The Norma System and What It Asks of Bands
The norma (ノルマ) is where things get genuinely complicated, and honestly, it’s the piece of Tokyo scene economics that most foreign musicians struggle to process when they first book a Japan tour.
Here’s the basic shape of it: a venue gives a band a slot, then assigns them a quota — a number of tickets they are expected to sell. If the band sells fewer tickets than their norma, they cover the shortfall out of pocket. If they exceed it, they start earning back a cut. The norma amount varies by venue size, slot position on the bill, and sometimes just by negotiation. A band opening a four-act Thursday show might be on the hook for thirty tickets. A headliner on a weekend could be carrying a much heavier number.
To be real about it — this system places enormous financial pressure on artists, particularly young or emerging bands who haven’t yet built a reliable draw. It essentially turns every member of the band into an unpaid box office agent. You are booking the show and selling it. The social labor of convincing your friends, your colleagues, your family to come out is baked into the economics of getting stage time at all. This is one reason Japanese bands are often so meticulous about promoting their own shows, why flyer culture never really died here, and why personal LINE messages to potential attendees are still a completely normal thing.
Compare this to the model common in the US or UK, where smaller venues more often work on a door-split or guarantee basis — the venue takes the gate risk, the band gets a percentage or a flat fee.

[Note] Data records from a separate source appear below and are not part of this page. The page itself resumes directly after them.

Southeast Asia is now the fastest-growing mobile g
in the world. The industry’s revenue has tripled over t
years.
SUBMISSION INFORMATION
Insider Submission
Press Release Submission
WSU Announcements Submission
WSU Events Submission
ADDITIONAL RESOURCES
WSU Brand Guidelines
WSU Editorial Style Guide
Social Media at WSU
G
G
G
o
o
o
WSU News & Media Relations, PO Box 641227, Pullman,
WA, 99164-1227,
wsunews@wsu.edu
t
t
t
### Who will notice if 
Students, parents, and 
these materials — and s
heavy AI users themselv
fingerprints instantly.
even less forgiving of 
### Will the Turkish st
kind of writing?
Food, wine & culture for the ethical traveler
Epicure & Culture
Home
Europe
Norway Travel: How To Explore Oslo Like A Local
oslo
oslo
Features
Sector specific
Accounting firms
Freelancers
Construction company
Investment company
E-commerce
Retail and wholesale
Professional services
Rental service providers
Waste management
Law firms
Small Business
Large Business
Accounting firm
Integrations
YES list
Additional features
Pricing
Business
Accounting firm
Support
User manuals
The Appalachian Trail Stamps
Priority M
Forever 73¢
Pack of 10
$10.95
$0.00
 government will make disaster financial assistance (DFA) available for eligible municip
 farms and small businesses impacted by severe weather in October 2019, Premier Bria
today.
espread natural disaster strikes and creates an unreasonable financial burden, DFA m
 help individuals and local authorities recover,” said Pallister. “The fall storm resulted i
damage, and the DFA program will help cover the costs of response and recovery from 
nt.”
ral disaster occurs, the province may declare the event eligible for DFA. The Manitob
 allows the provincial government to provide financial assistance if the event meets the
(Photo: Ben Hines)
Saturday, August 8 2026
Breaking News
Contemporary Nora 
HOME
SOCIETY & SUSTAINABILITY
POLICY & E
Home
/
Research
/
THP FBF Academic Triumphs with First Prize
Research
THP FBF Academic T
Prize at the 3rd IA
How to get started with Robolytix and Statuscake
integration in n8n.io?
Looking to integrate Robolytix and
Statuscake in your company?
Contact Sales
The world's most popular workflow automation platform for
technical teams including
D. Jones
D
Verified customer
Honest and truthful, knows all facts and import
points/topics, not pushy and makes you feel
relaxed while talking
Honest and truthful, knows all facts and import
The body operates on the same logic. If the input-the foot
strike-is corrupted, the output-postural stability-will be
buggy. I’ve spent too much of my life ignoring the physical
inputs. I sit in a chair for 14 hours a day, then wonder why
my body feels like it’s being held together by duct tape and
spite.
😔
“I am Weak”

Neither system is cleanly superior. The norma model pushes risk onto artists but keeps venues solvent enough to stay open. The guarantee model can be more artist-friendly in theory but often means venues gatekeep bookings more aggressively.
What This Means for the Scene’s Shape
The downstream effects of all this are genuinely interesting. Because bands bear financial responsibility for their audience, scene community cohesion becomes economically rational, not just socially nice. You support other bands’ shows because you need those people to support yours. It creates a reciprocal density — a kind of mutual attendance economy — that gives Tokyo’s underground metal scene its particular tightly-wound social texture.
It also means that surviving in this scene long-term requires either a dedicated fanbase, a willingness to absorb regular losses, or both. The bands that last here tend to be the ones who understand they’re running something closer to a small business than a hobby. Honestly, there’s something clarifying about that. The music these bands make carries the weight of real stakes. And when you’re standing in that basement at midnight, drink ticket in hand, watching a band that has mortgaged their month to be on that stage — you feel it.